[Nummer 121]
Bij dit nummer
Wolfgang Koeppen (1906-1996) en Alexander Kluge (1932) zijn hier in dit nummer niet verenigd omdat hun werk onder één noemer valt of vanwege directe raakpunten. Hoe bekend ook, zijn ze min of meer randfiguren in de Duitse literatuur, bewuste buitenstaanders. Zie de inleiding van Cyrille Offermans bij Alexander Kluge, en die van Jacq Vogelaar bij Wolfgang Koeppen.
Het werk van Kluge gaat over geschiedenis, niet over dé geschiedenis. In de boeken die hij samen met de socioloog Oskar Negt schreef, betreft het nogal eens de geschiedenis van gevoelens. Zowel Kluge als Koeppen bedeelt de eigen persoon een aparte rol in die geschiedschrijving; in beide gevallen staan de verhalen die daarvan de uitkomst zijn dwars op de vertrouwde autobiografische genres. Beiden werken graag met portretten, momentopnamen en gecomprimeerde biografieën. Als Kluge uitgaat van de veronderstelling dat elk mensenleven uit meerdere geschiedenissen bestaat, lijkt Koeppen dat op zijn eigen leven te hebben toegepast.
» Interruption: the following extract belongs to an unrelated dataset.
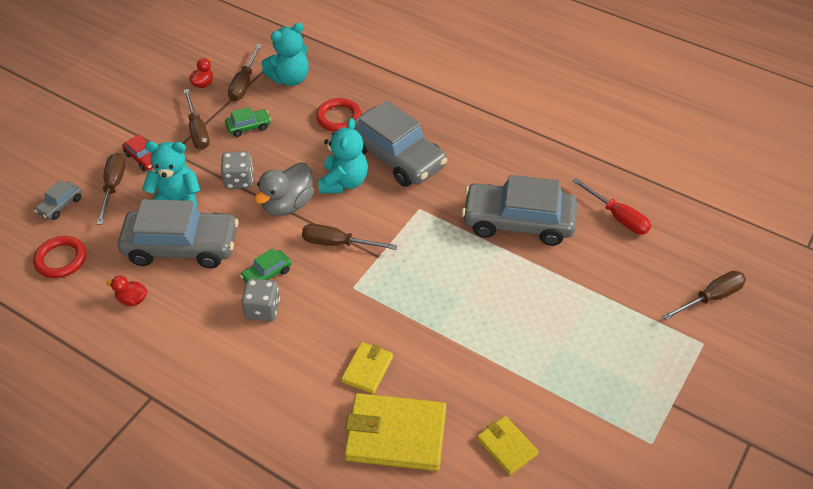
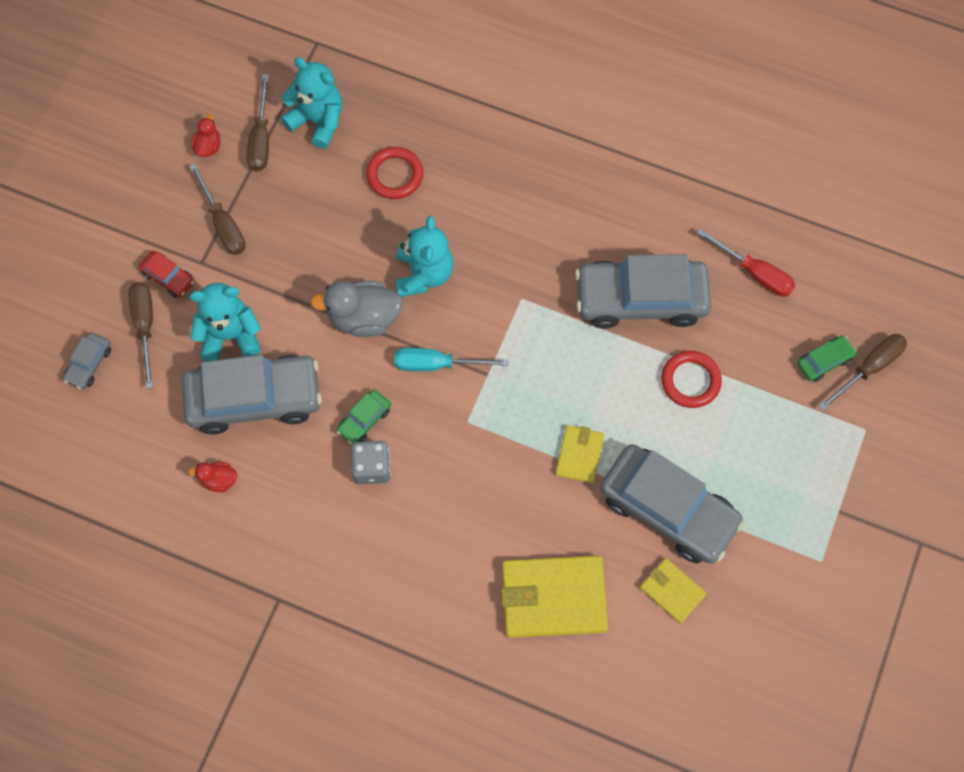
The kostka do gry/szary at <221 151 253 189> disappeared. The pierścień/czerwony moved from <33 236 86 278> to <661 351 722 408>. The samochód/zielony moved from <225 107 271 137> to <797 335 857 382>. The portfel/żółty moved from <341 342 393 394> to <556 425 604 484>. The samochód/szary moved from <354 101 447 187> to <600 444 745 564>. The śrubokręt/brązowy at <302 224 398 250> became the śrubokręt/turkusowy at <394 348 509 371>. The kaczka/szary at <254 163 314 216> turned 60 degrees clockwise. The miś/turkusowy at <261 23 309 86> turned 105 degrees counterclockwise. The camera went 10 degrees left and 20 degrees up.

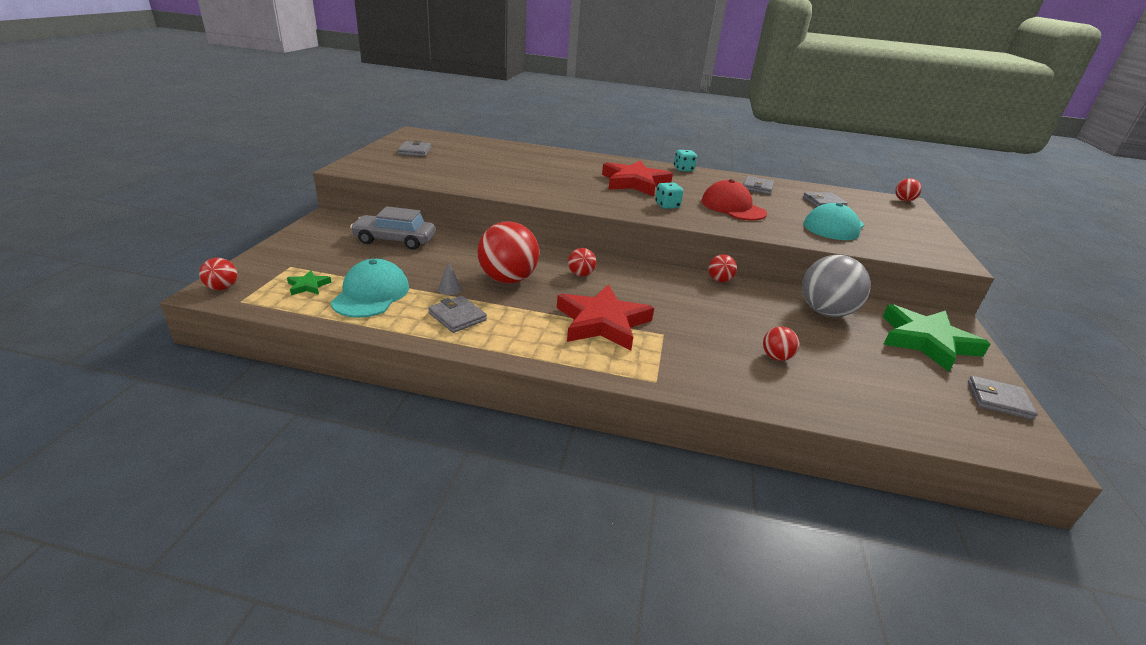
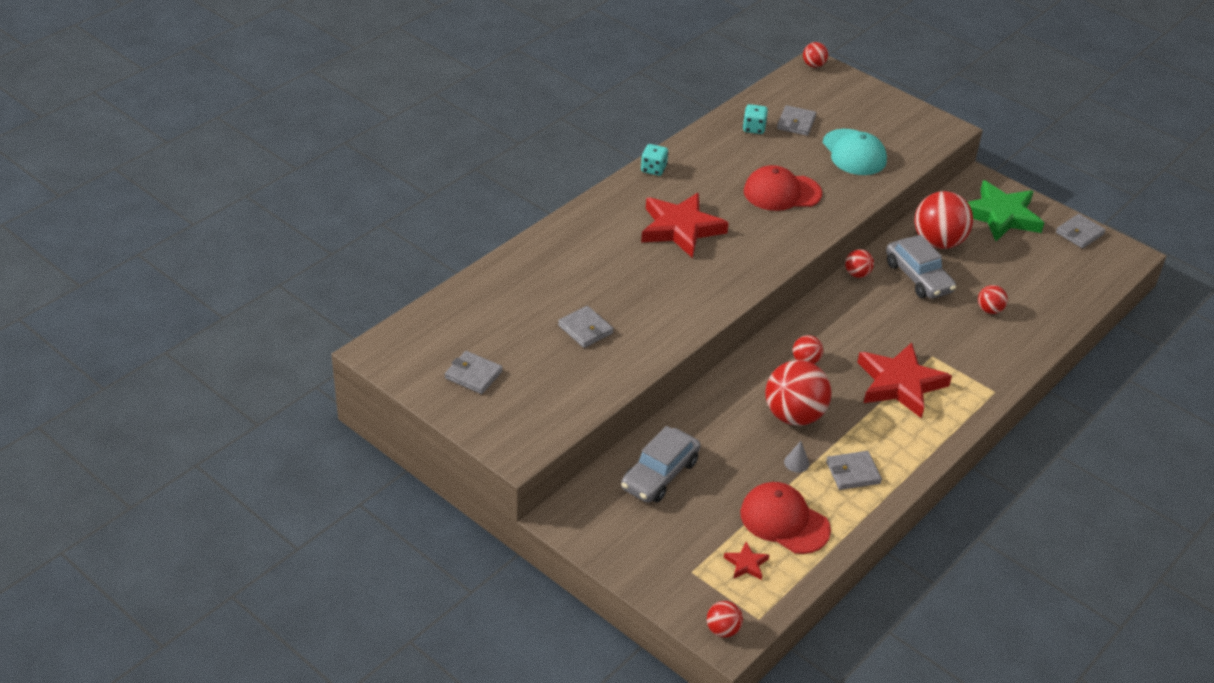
The samochód/szary at <886 235 956 299> appeared. The kostka do gry/turkusowy moved from <655 182 684 209> to <743 104 768 134>. The portfel/szary moved from <743 176 774 195> to <558 306 614 348>. The gwiazda/zielony at <287 270 331 295> became the gwiazda/czerwony at <724 542 769 580>. The czapka/turkusowy at <330 259 409 318> became the czapka/czerwony at <740 482 831 554>. The piłka/szary at <802 255 871 317> became the piłka/czerwony at <915 191 973 249>. The camera went 60 degrees left and 10 degrees up.

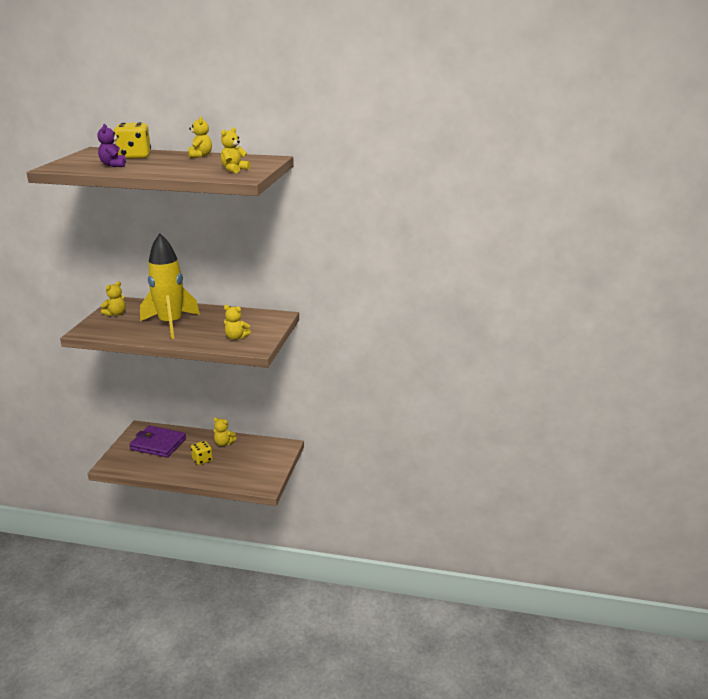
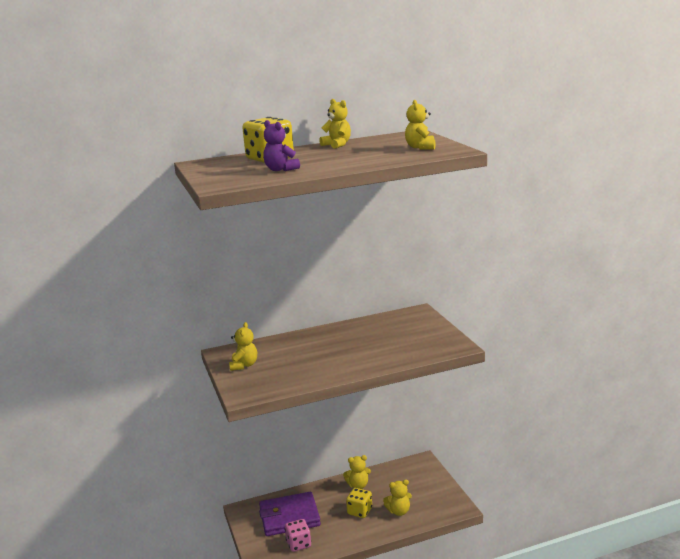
The rakieta/żółty at <140 233 200 339> disappeared. The kostka do gry/różowy at <285 519 311 552> appeared. The miś/żółty moved from <224 305 251 340> to <383 480 412 516>. The camera went 30 degrees left and 5 degrees down.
Enzensberger noemde Kluge ooit de bekendste van de onbekende schrijvers. Dat hangt misschien samen met de verscheidenheid aan gebieden die hij bestrijkt. Hij studeerde rechten, geschiedenis en kerkmuziek, werd advocaat en vervolgens assistent van de filmregisseur Fritz Lang. Hij maakte meer dan twintig speelfilms, produceerde ze ook zelf, net zoals hij met een eigen tv-productiebedrijf vele culturele (nacht)programma's heeft gemaakt. Maar eerst en vooral is hij schrijver van verhalen en filosofische boeken, met als centraal thema de vraag hoe worden individuele geschiedenissen beïnvloed, gestuurd en ontregeld door langetermijnontwikkelingen. Vaak gaat het daarbij over de Eerste en Tweede Wereldoorlog. Wolfgang Koeppen heeft de oorlogen van nabij meegemaakt, geen wonder dat die geschiedenis een stempel op zijn werk heeft gedrukt - zoals op anderen, ook wel de verloren generatie genoemd die in de jaren dertig debuteerde en pas in de jaren '50 verder kon, gelijk op met de generatie van Kluge, die toen begon.
Omdat Koeppen na een paar vruchtbare periodes bijna veertig jaar geen grote roman meer schreef, heeft hij de naam van een zwijgende of verstomde schrijver gekregen. Die legende wordt hier ontzenuwd: in plaats van ‘het geval Koeppen’ (Reich-Ranicki) wordt het eerder een raadsel Koeppen: waar was hij mee bezig toen hij tientallen jaren doorging met schrijven?